++++ AVAILABLE DATA ++++
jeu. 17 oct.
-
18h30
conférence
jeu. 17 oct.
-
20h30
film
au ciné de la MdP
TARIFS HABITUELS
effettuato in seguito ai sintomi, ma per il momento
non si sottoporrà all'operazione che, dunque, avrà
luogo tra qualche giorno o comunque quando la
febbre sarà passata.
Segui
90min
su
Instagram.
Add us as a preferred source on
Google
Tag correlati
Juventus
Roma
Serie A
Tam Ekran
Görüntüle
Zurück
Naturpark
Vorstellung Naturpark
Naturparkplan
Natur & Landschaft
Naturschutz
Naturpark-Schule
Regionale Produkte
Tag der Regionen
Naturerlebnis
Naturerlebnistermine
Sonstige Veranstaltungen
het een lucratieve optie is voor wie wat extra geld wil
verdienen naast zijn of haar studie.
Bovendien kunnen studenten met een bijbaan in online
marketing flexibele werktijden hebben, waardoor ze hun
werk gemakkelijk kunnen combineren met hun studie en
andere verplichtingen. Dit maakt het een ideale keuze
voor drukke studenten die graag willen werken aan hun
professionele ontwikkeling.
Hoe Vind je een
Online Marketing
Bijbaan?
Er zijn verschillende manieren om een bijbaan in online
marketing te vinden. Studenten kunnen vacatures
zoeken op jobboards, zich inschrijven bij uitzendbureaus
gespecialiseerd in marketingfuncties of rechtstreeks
++++
◆ TRY IT ◆
Above are the entries; copy every line among them that contains the word "zijn".

◆ RESULT BELOW ◆
verdienen naast zijn of haar studie.
Er zijn verschillende manieren om een bijbaan in online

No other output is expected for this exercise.